| Your goal |
Down to the last line, set down the listing below exactly, apart from its pictures.

[[ Data shown, beginning ]]

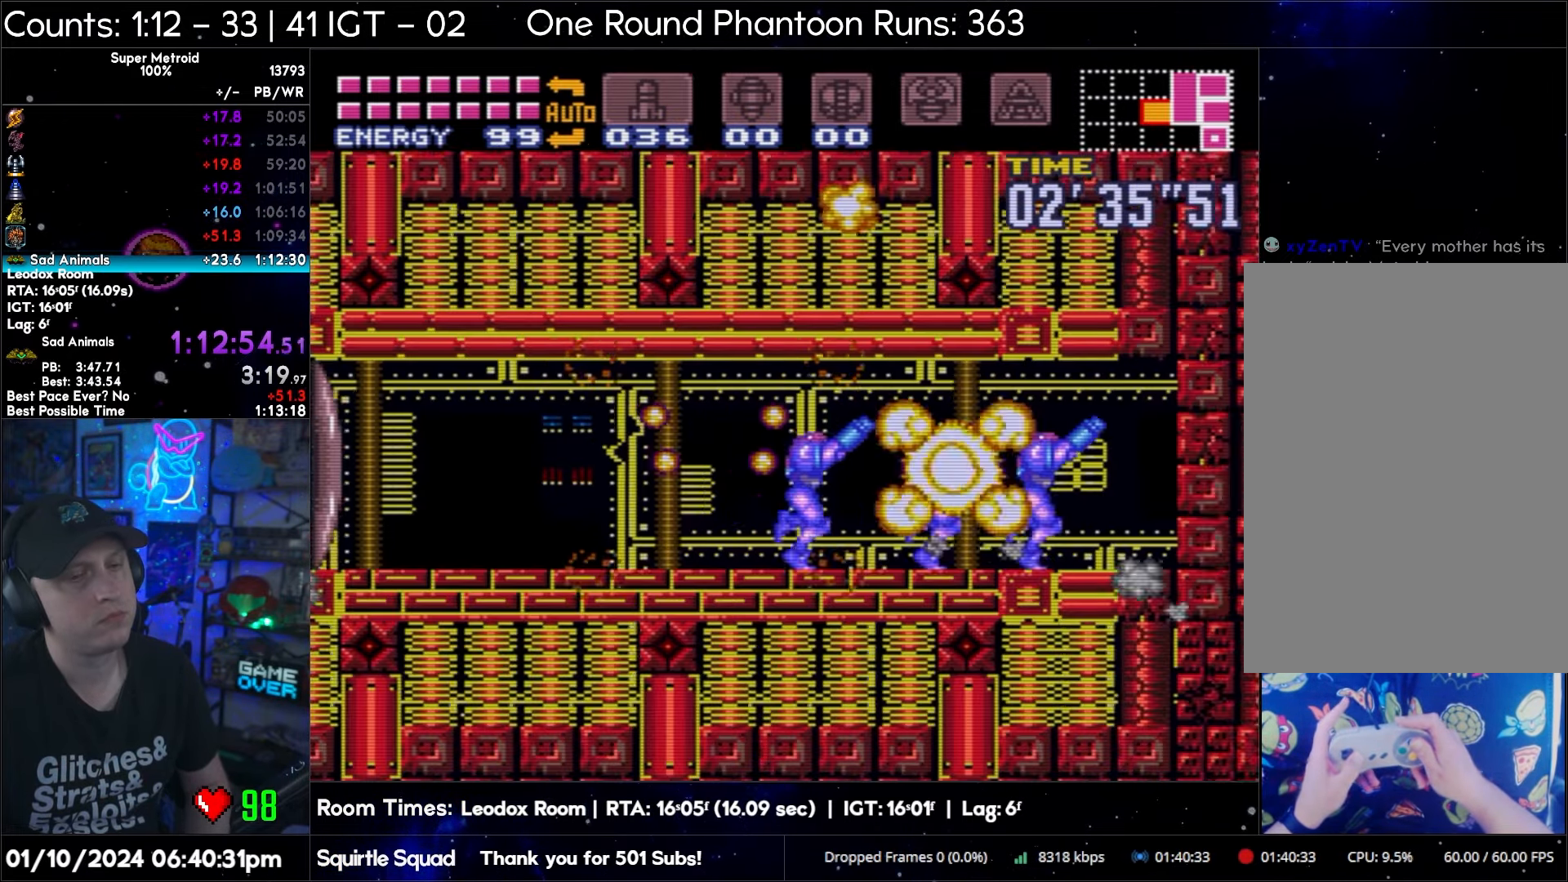
{"buttons": ["A", "R1", "DPAD_LEFT"], "events": [[150, "DPAD_DOWN", "down"], [150, "DPAD_RIGHT", "up"], [200, "A", "up"], [250, "B", "down"], [250, "DPAD_DOWN", "up"], [333, "B", "up"], [433, "A", "down"], [500, "DPAD_LEFT", "down"]]}
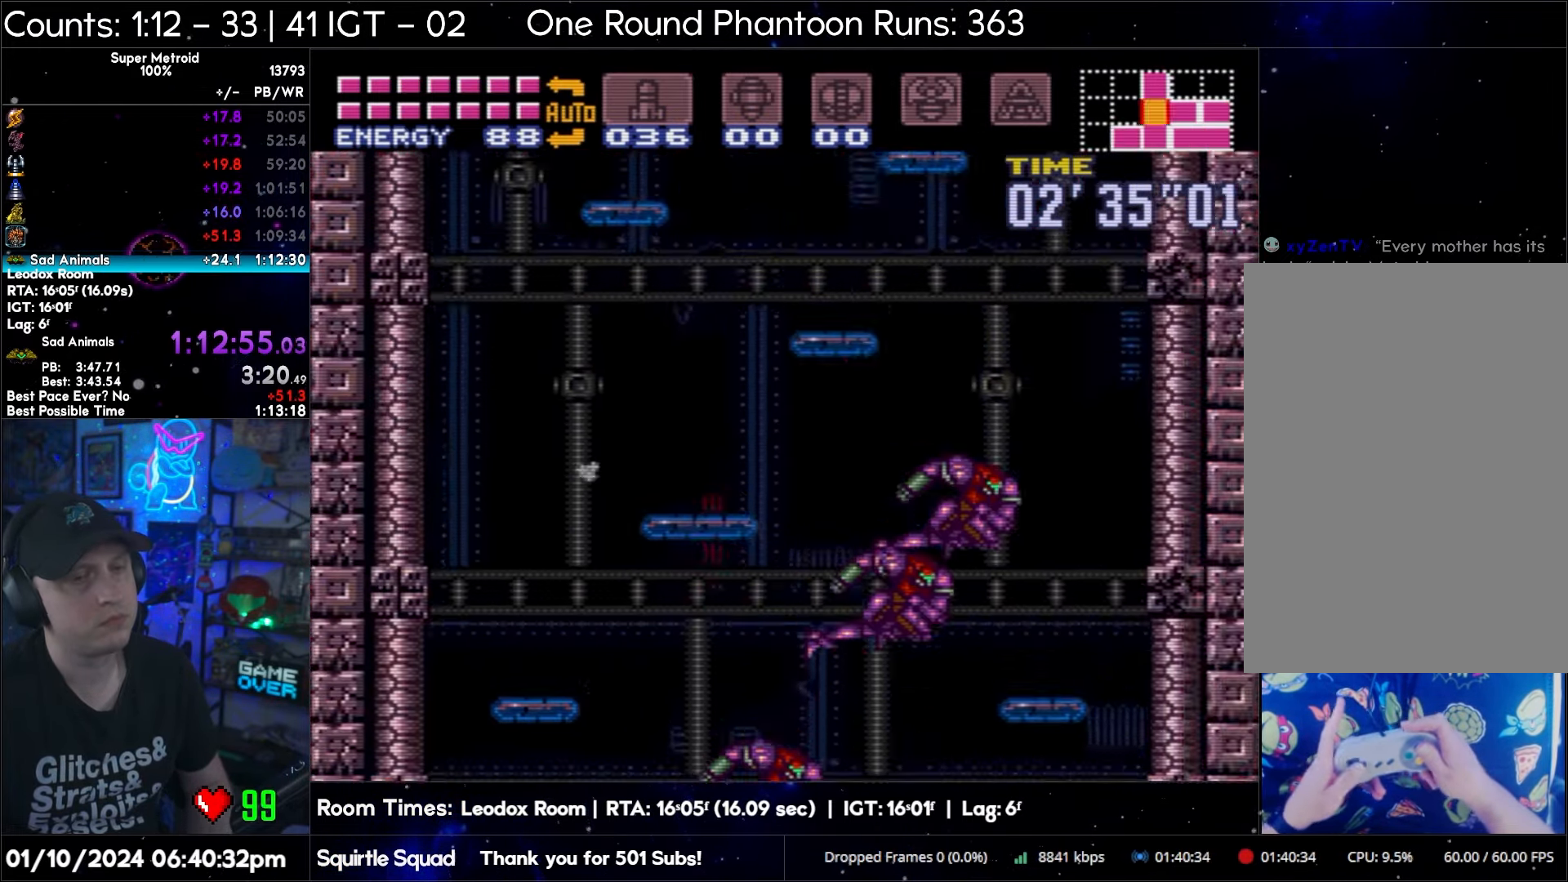
{"buttons": ["A", "DPAD_UP", "DPAD_LEFT"], "events": [[50, "DPAD_UP", "down"], [317, "DPAD_LEFT", "up"], [317, "DPAD_UP", "up"], [317, "R1", "up"], [367, "DPAD_LEFT", "down"], [367, "DPAD_UP", "down"]]}
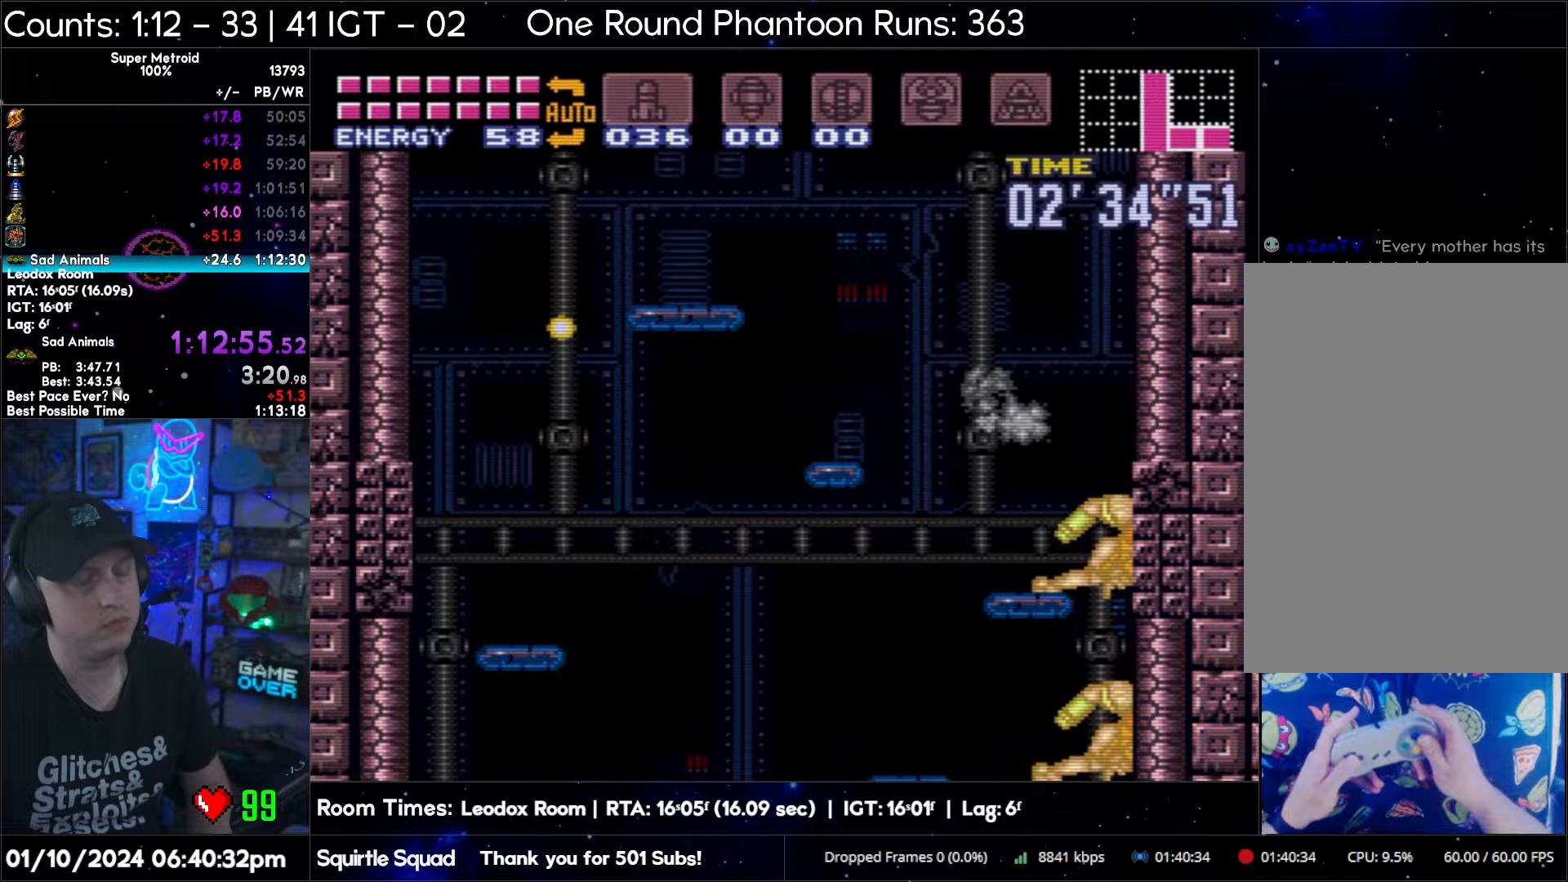
{"buttons": ["A", "Y", "DPAD_LEFT"], "events": [[150, "DPAD_UP", "up"], [167, "DPAD_LEFT", "up"], [250, "DPAD_UP", "down"], [283, "DPAD_LEFT", "down"], [367, "Y", "down"], [450, "DPAD_UP", "up"]]}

[[ Data shown, end ]]

| Answer space |
{"buttons": ["A", "R1", "DPAD_LEFT"], "events": [[150, "DPAD_DOWN", "down"], [150, "DPAD_RIGHT", "up"], [200, "A", "up"], [250, "B", "down"], [250, "DPAD_DOWN", "up"], [333, "B", "up"], [433, "A", "down"], [500, "DPAD_LEFT", "down"]]}
{"buttons": ["A", "DPAD_UP", "DPAD_LEFT"], "events": [[50, "DPAD_UP", "down"], [317, "DPAD_LEFT", "up"], [317, "DPAD_UP", "up"], [317, "R1", "up"], [367, "DPAD_LEFT", "down"], [367, "DPAD_UP", "down"]]}
{"buttons": ["A", "Y", "DPAD_LEFT"], "events": [[150, "DPAD_UP", "up"], [167, "DPAD_LEFT", "up"], [250, "DPAD_UP", "down"], [283, "DPAD_LEFT", "down"], [367, "Y", "down"], [450, "DPAD_UP", "up"]]}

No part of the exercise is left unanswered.